Nor is the debate over how to tiptoe around the 60-day "myth," as Wu described it, anything new.

"Former Attorney General Eric Holder referenced the rule in his op-ed criticizing former FBI Director James Comey for having violated DOJ rules and norms in his announcement about the Hillary Clinton investigation less than a month before the election she lost to Trump," Wu recalled, adding that "the instance of Independent Counsel Lawrence Walsh’s Iran-Contra indictments coming days before the 1992 presidential election in which the senior Bush lost to Bill Clinton isalso often cited as a 'violation that proves the rule.'"

Late last month, Garland authorized the release of an internal DOJ memo that outlined the protocols for conducting criminal investigations of potential political candidates.

READ MORE: Merrick Garland issues memo 'governing participation in partisan political activities' to DOJ

"We must be familiar with the rules governing participation in partisan political activities and ensure that politics does not compromise the integrity of our work. The public trusts that we will enforce the laws of the United States in a neutral and impartial manner, without the actual or apparent influence of political agendas," the document states. "With that objective in mind, the purpose of this memorandum is to outline the restrictions on political activity applicable to all employees as well as the additional restrictions imposed on certain employees within the Department."

Indeed, Garland has been conspicuously careful to avoid appearing partisan or having a vendetta against Trump and his confederates.

But as Wu pointed out, the violations that Trump and his allies are suspected to have executed – from breaching the Espionage Act to witness tampering to election fraud – are all egregious enough to warrant scrapping the uncodified 60-day regulation.

"For example," Wu opined, "the current criminal investigation into potential Espionage Act violations centered around the national defense documents recovered at Mar-a-Lago involves potential ongoing risks to U.S. national security and even possible danger to human sources. Investigating such a dangerous situation should not be put off until after the midterm elections."

Wu further posits that the 60-day provision is completely arbitrary.

§ **AIM OF THE TASK**: Which people does the passage on the Justice Department's 60-day rule name with both a first name and a surname?

§ **EXCERPTED DATA**:
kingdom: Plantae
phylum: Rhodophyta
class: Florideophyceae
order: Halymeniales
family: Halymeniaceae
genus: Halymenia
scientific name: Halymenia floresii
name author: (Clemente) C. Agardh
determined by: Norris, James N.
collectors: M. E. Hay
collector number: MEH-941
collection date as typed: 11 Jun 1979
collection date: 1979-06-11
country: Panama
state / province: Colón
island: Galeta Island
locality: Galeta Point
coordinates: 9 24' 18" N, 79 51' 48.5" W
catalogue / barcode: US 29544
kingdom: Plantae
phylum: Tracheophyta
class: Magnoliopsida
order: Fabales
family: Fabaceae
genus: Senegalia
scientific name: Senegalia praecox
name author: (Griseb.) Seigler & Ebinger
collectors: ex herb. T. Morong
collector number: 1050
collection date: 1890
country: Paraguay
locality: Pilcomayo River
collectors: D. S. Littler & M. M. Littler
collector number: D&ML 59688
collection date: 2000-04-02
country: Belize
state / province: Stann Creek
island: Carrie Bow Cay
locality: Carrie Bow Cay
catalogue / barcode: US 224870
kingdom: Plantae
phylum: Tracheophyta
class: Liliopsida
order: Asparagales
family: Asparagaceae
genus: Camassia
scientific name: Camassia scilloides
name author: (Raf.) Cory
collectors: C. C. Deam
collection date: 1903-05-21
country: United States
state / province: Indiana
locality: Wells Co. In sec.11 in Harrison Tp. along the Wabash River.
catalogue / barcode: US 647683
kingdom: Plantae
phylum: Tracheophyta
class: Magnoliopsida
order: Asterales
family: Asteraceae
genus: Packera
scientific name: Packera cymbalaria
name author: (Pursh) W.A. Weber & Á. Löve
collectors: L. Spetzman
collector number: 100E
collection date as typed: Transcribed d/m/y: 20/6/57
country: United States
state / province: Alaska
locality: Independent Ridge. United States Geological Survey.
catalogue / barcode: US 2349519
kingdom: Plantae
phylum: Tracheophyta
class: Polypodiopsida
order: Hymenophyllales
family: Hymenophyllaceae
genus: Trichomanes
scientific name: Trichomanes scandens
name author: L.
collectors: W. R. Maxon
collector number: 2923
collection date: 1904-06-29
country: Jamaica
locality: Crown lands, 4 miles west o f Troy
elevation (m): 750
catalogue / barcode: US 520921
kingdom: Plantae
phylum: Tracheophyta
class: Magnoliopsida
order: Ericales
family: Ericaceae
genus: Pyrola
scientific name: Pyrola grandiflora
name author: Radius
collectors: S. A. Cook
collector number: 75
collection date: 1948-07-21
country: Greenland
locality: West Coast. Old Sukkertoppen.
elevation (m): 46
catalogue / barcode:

§ **RESULT**:
- Eric Holder
- James Comey
- Hillary Clinton
- Lawrence Walsh
- Bill Clinton
- Merrick Garland